Let’s be honest — “I don’t have time for breakfast” really means “I couldn’t be bothered.” I see you. I’ve been you. So here’s your fix with no excuses left: five minutes, not a single pan, and around 25g of protein before your brain’s even booted up. Cottage cheese does the heavy lifting — and blended with a scoop of protein and a good squeeze of lemon, that sad little tub your babcia (Polish granny) pushed on you suddenly tastes like something you’d choose on purpose. Who knew.

Who it’s for: anyone who trains before work, “doesn’t do breakfast,” and is then somehow ravenous by 10am. Yeah — that’s the protein talking. Or rather, the lack of it.

Cottage Cheese Power Toast
GFGluten freeHPHigh protein
Serves
2
Prep
5 min
Cook
None
Protein / serve
~25 g
Ingredients
  • 2 slices sourdough, toasted
  • 150 g cottage cheese
  • 1 scoop unflavoured whey or pea protein
  • ½ lemon, juiced
  • 2 slices smoked turkey or salmon
  • 4 cucumber ribbons
  • Fresh dill or chives, to top
Method
  1. Mix cottage cheese, protein powder and lemon juice until smooth.
  2. Spread evenly over the warm toast.
  3. Layer with turkey, cucumber ribbons and dill.
  4. Serve straight away while the toast is crisp.
Make it yours

Swap turkey for smoked salmon or shredded chicken · add chilli flakes for a kick.
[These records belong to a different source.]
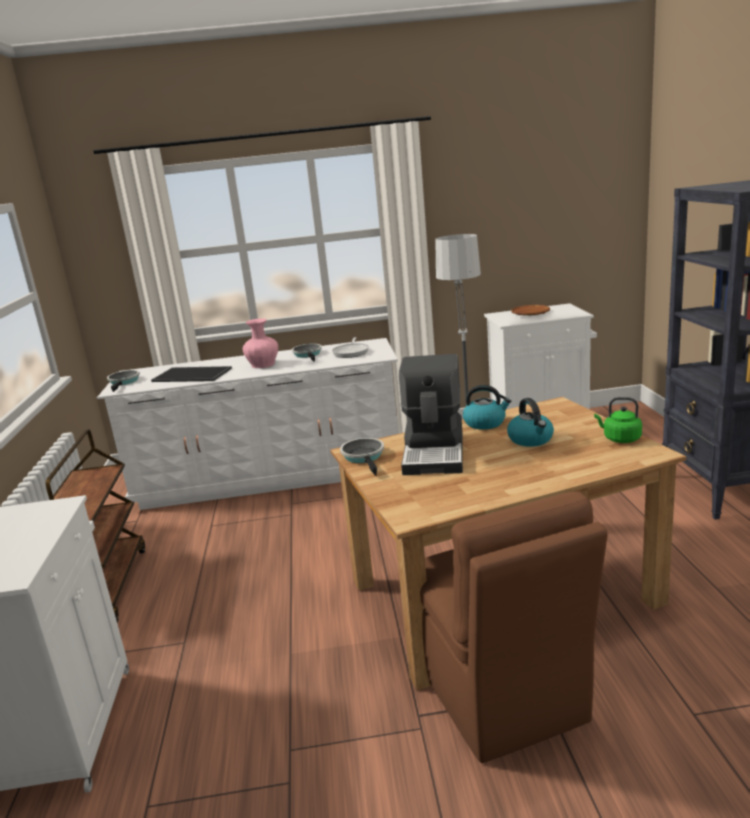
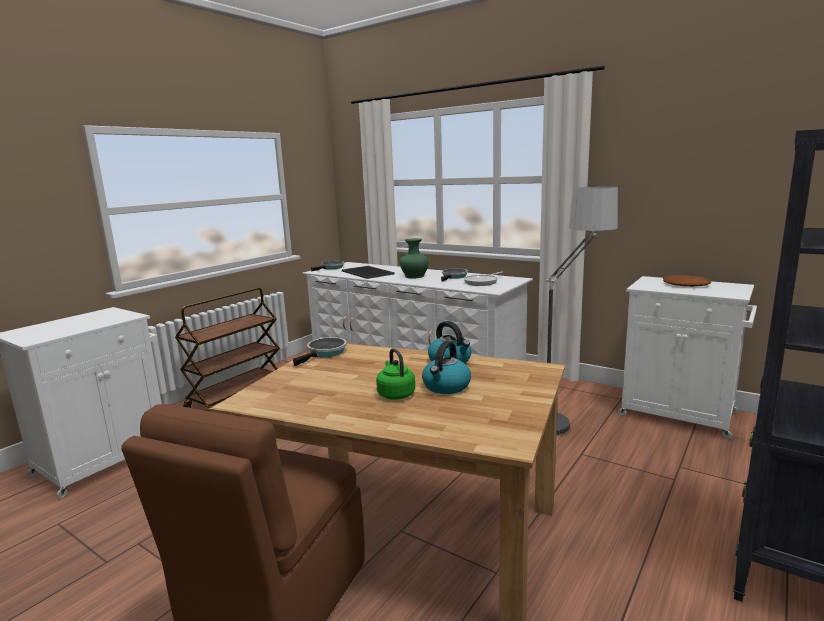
camera: 40 degrees right, 5 degrees down
pink vase [243,319,278,368] -> green vase [400,238,429,278]
coffee machine [399,354,463,475] -> none
green kettle [594,397,642,443] -> green kettle moved to [376,348,415,400]

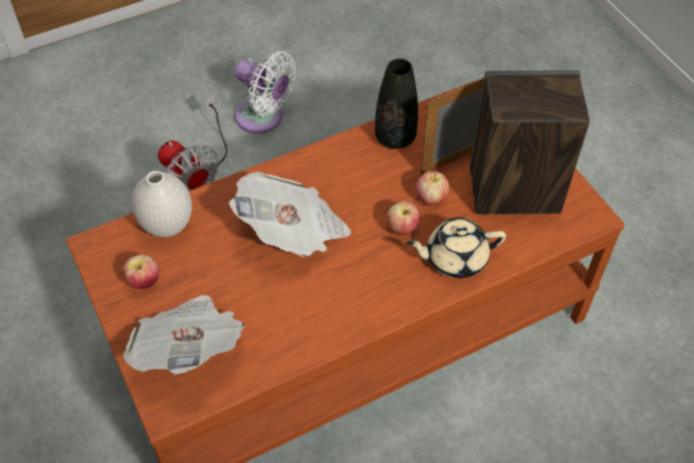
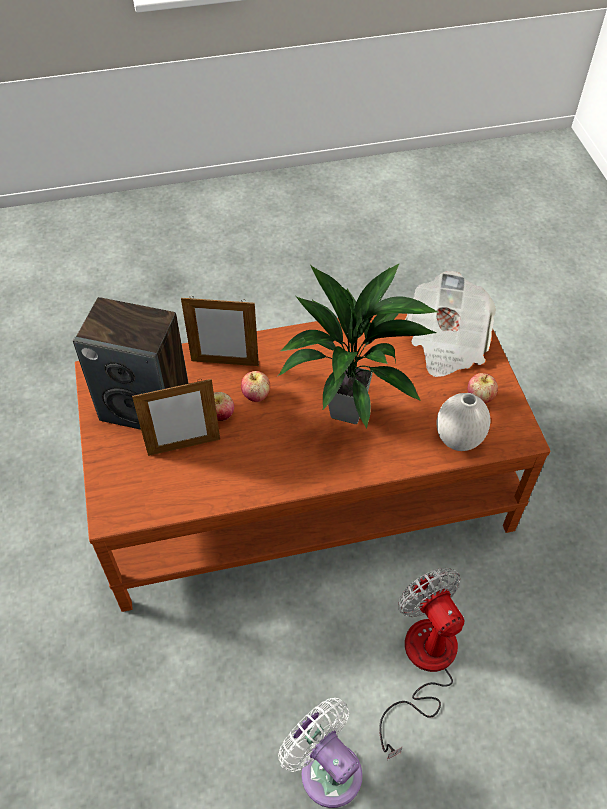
camera: 165 degrees left, 0 degrees up
newspaper [229,172,351,257] -> potted plant [278,263,438,429]
black vase [375,59,418,149] -> none
beige teapot [407,217,506,278] -> picture frame [181,298,259,366]

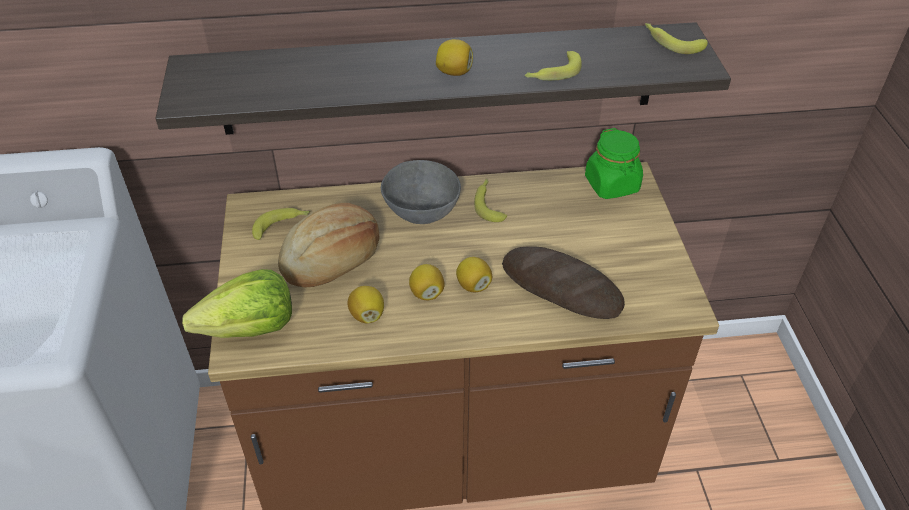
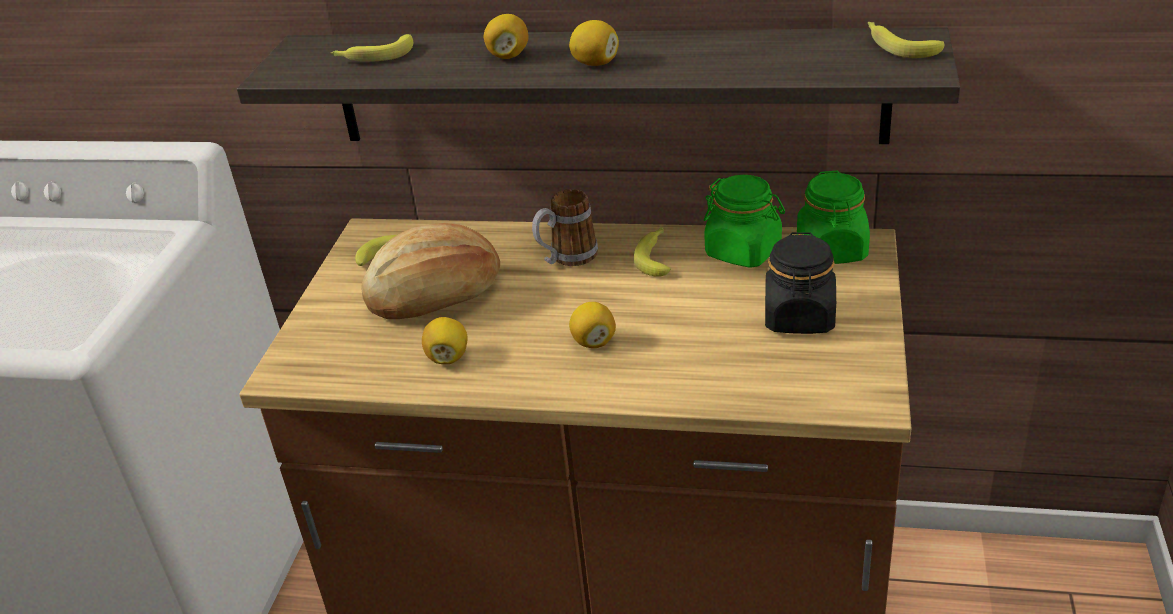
camera: 20 degrees right, 10 degrees down
lettuce [182,269,292,338] -> none
grey bowl [381,160,461,224] -> mug [532,189,598,266]
lemon [409,264,445,300] -> lemon moved to [484,14,528,59]
bread [502,246,625,319] -> none
banana [525,51,582,81] -> banana moved to [331,34,413,62]
none -> green jar [704,175,785,268]
none -> black jar [765,232,836,334]

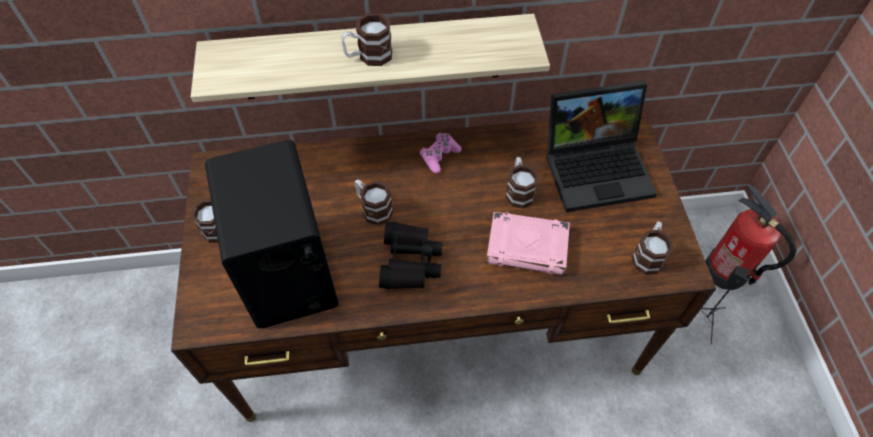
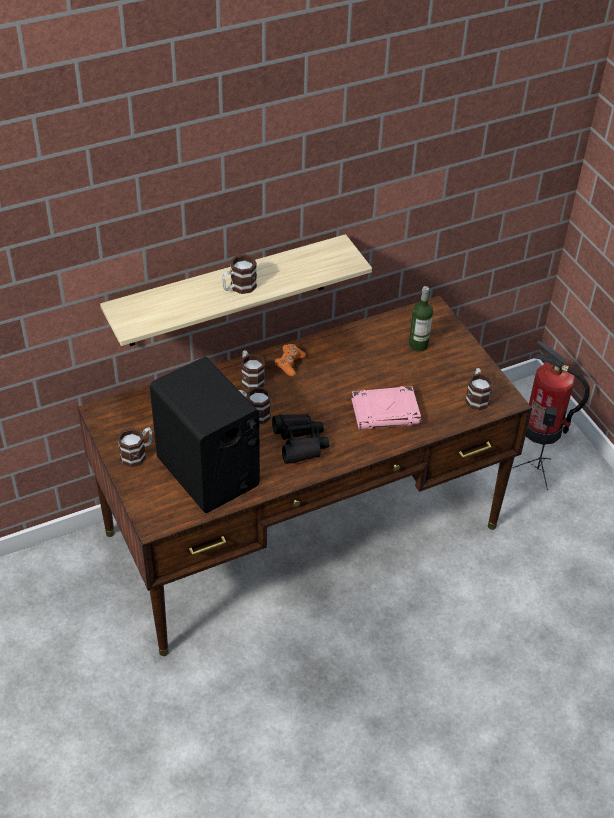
camera: 20 degrees left, 10 degrees down
pink game controller [420,133,462,173] -> orange game controller [275,344,306,377]
mug [505,157,539,209] -> mug moved to [241,350,265,391]
laptop [546,81,657,212] -> bottle [409,286,433,352]

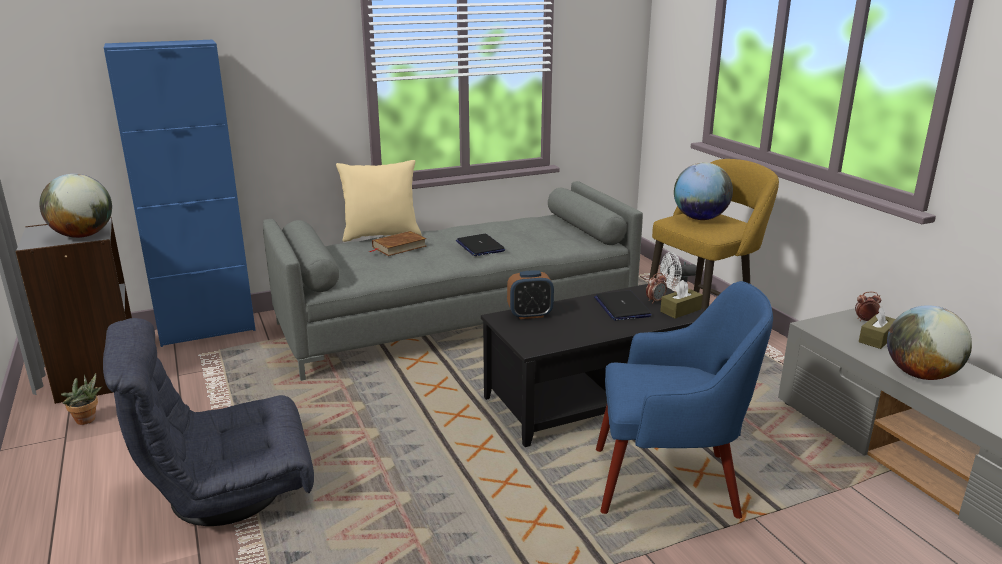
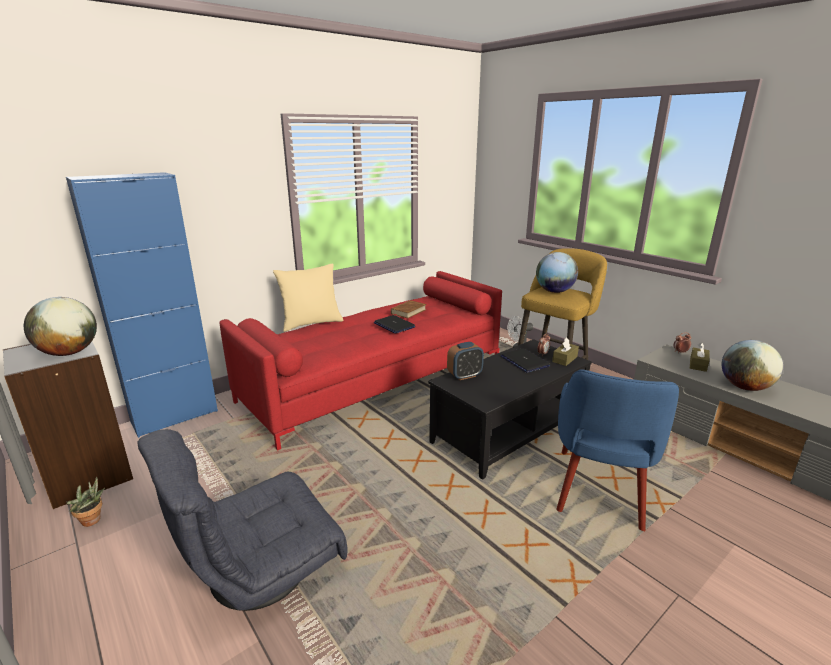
camera: 15 degrees left, 0 degrees up
grey sofa [263,181,643,381] -> red sofa [220,271,502,451]
brown book [369,231,427,256] -> brown book moved to [391,300,427,318]
blue armchair [596,281,773,519] -> blue armchair turned 120 degrees clockwise [557,369,679,532]

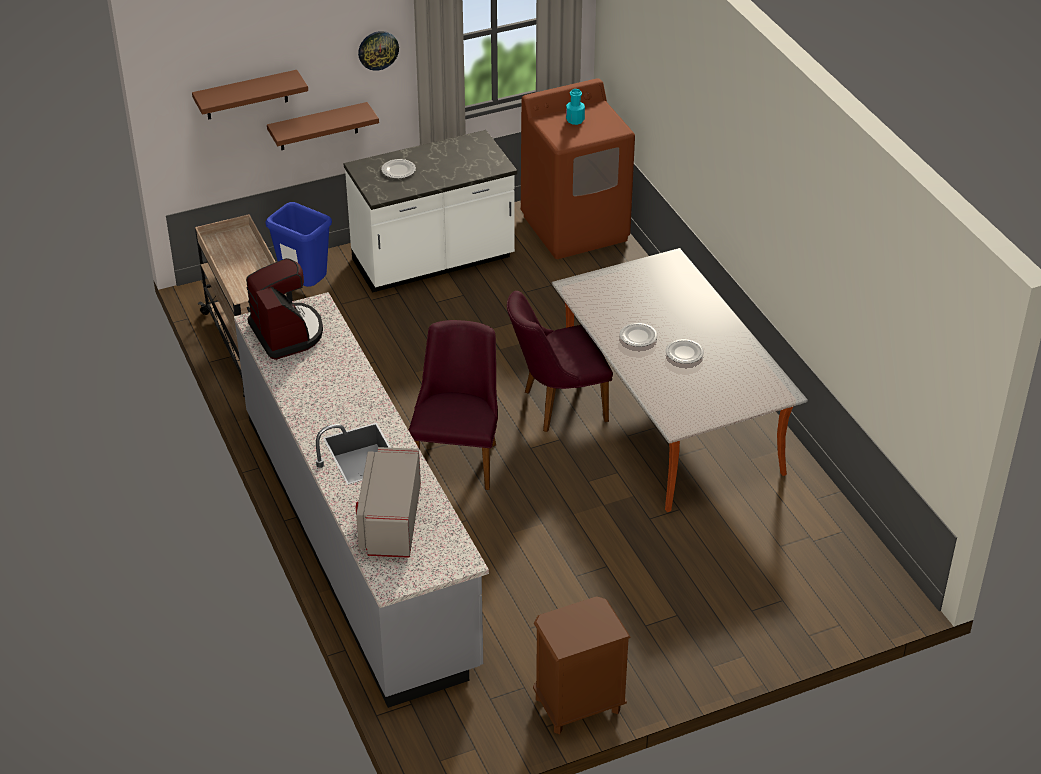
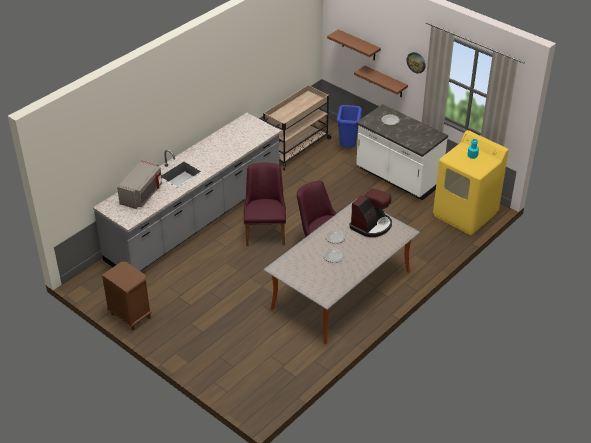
camera: 65 degrees right, 0 degrees up
coffee machine [246,258,323,360] -> coffee machine moved to [349,189,392,237]
grey microwave [356,447,421,558] -> grey microwave turned 135 degrees clockwise [117,160,162,209]
purple chair [409,320,498,490] -> purple chair turned 75 degrees counterclockwise [244,163,286,246]
brown washing machine [521,78,635,259] -> yellow washing machine [433,130,509,235]

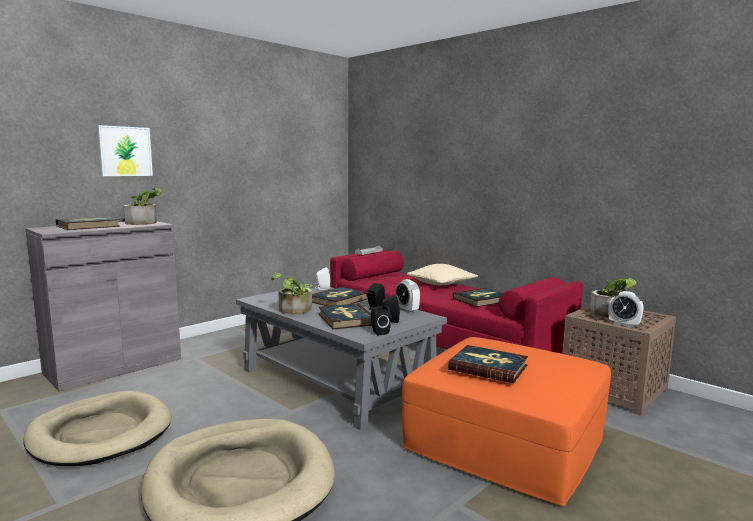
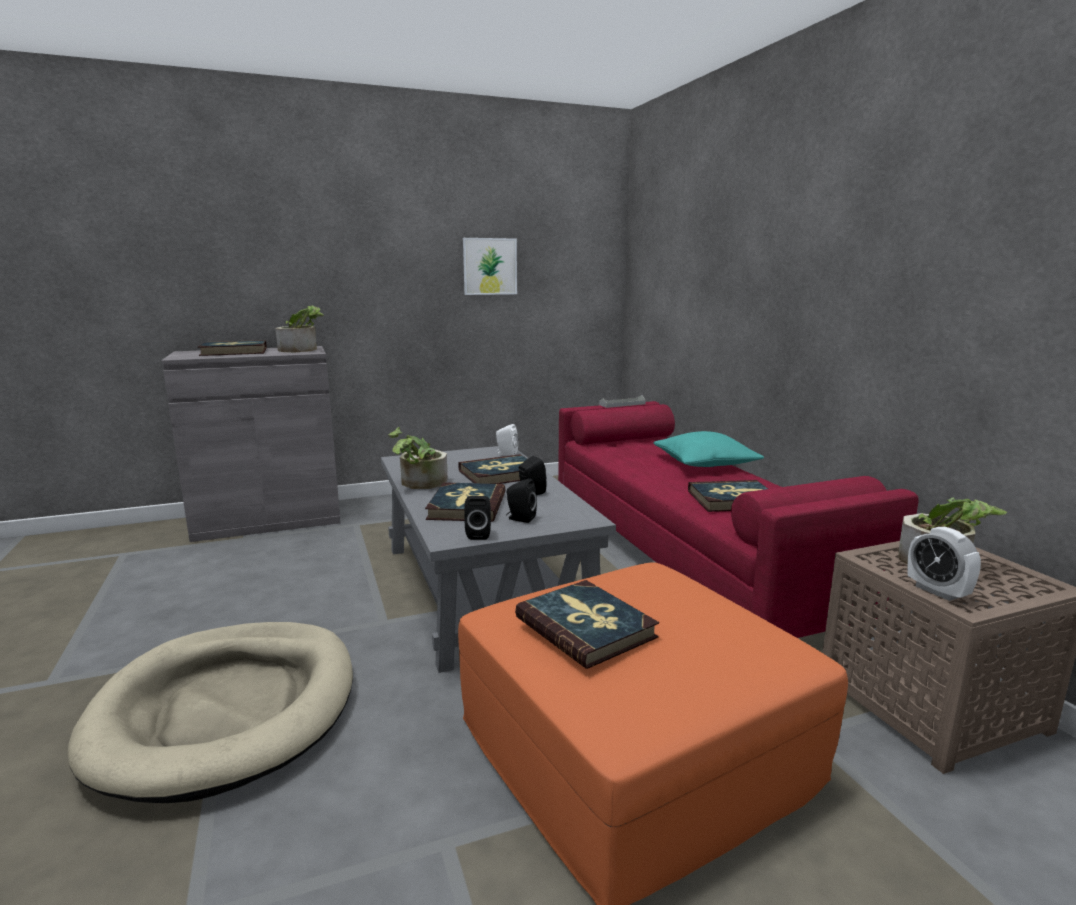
camera: 25 degrees right, 5 degrees up
beige dog bed [23,391,172,466] -> none
picture [98,125,153,176] -> picture moved to [463,238,517,295]
alarm clock [395,279,420,313] -> none
beige pillow [407,264,478,285] -> turquoise pillow [653,431,764,467]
Gluten free only when made with gluten-free bread.

Why this works

Most breakfasts are all toast, no substance — which is completely backwards if you’re training. This one flips it: protein leads, the sourdough’s just along for the crunch. Hit that 25g mark and you’ll sail past mid-morning without raiding the biscuit tin three times “just for one.” We both know it’s never one.

Make it yours

Smoked salmon if you’re feeling posh · leftover shredded chicken if you’re feeling realistic · chilli flakes for people who like a bit of chaos before 8am · gluten-free bread to keep the whole thing GF.

Can I make it dairy-free?

Cottage cheese is pulling most of the protein weight here, so a straight swap’s a bit cheeky — but thick unsweetened coconut or almond yoghurt blended with a scoop of pea protein gets you impressively close. Skip the whey, use pea, done. Your gut will thank you and nobody has to know.